### TEXT ZUR DURCHSICHT
______
„Alt sind nur die anderen!“

Unter diesem generationstypischen Titel ist im aktuellen SPIEGEL (Nr. 35) ab Seite 106 ein wunderbares Doppelinterview mit dem Altersforscher Hartmut Radebold und seiner Frau Hildegard veröffentlicht. Da es sich einer kurzen Zusammenstellung entzieht, kann ich nur für das selbst Lesen werben! Einen kleinen Eindruck bekommt man auch in der digitalen Ausgabe.

Das Altern stoppen?

Unwillkürlich,  ja automatisch bewegt man sich in eine Grauzone hinein, sobald man darüber nachdenkt, ob und wie man den eigenen Alterungsprozess verlangsamen, anhalten oder gar zurückdrehen kann. Bewegung, Ernährung, innere Einstellung: an den drei Hebeln kann man guten Gewissens zum eigenen Vorteil zu drehen versuchen. Und wie sieht es mit medizinischer Unterstützung aus? Hier ein wenig Botox in die Lippen, dort ein wenig Fett absaugen, hier eine Hormonkur: wo liegen die Grenzen? Jüngst hat eine Untersuchung ergeben, dass die so genannten Anti-Faltencremes allesamt – egal ob für drei Euronen beim Discounter oder für 300 in Paris erstanden wurden –  ihre Versprechen nicht halten können. Schade, aber es gibt ja immer mehr Mediziner, die es den Wunderheilern, Quacksalbern, Demiurgen oder Allchemisten früherer Zeiten nachmachen und dem Alter nachhaltige Schnippchen schlagen bzw. spritzen, schneiden oder injizieren wollen. Ein Beispiel? Bitte sehr, klicken Sie mal hier. Diese Angebote nehmen zu. Der nachfragende Markt wahrscheinlich auch. Aber der Tod ist uns gewiß. Vielleicht lernen wir ihn leichter zu nehmen, wenn wir selbstbewusst sein Kommen erwarten und nicht wegzulaufen versuchen. Er hot uns ja doch ein. Benjamin Button bleibt eine Hollywoodfabel. Am Ende hat es bei allem medizinischen Fortschritt wohl vor allem mit dem je eigenen Verständnis von Würde zu tun, was wir medizinisch mit uns machen lassen.
______
### ANGEZEIGTE INFORMATIONEN

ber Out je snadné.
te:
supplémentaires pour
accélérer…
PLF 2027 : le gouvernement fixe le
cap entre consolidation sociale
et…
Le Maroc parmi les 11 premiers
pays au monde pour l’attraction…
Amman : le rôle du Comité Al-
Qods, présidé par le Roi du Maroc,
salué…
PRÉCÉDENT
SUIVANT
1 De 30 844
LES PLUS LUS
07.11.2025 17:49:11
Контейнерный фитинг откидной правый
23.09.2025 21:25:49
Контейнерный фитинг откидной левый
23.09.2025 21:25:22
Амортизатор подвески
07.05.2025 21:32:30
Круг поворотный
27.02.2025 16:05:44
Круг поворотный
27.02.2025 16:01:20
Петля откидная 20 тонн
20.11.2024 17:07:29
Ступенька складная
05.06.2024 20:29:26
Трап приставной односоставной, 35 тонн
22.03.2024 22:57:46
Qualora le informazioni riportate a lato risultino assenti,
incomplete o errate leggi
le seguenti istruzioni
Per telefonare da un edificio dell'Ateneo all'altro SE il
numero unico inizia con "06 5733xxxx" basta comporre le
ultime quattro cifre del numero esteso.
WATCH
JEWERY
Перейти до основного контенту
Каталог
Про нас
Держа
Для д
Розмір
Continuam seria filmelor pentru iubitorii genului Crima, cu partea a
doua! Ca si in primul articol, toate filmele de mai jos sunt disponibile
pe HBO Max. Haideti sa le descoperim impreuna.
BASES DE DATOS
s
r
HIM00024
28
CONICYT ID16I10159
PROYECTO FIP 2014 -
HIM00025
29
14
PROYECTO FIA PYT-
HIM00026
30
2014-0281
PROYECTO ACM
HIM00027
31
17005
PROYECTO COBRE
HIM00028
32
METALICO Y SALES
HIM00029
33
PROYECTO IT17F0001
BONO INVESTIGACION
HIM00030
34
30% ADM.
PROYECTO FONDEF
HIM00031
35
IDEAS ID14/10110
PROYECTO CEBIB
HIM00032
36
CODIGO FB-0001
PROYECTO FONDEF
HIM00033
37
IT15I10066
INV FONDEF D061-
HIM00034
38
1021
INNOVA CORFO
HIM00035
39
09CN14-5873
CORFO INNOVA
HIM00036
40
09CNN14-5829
______
### DEINE AUFGABE
Erkläre in ein bis drei Sätzen, warum der Beitrag über das Altern das Doppelinterview im SPIEGEL nicht zusammenfasst, sondern nur empfiehlt, es selbst zu lesen.

### ERGEBNIS
Das Doppelinterview mit Hartmut und Hildegard Radebold entzieht sich einer kurzen Zusammenstellung. Deshalb kann der Beitrag nur dafür werben, es selbst zu lesen.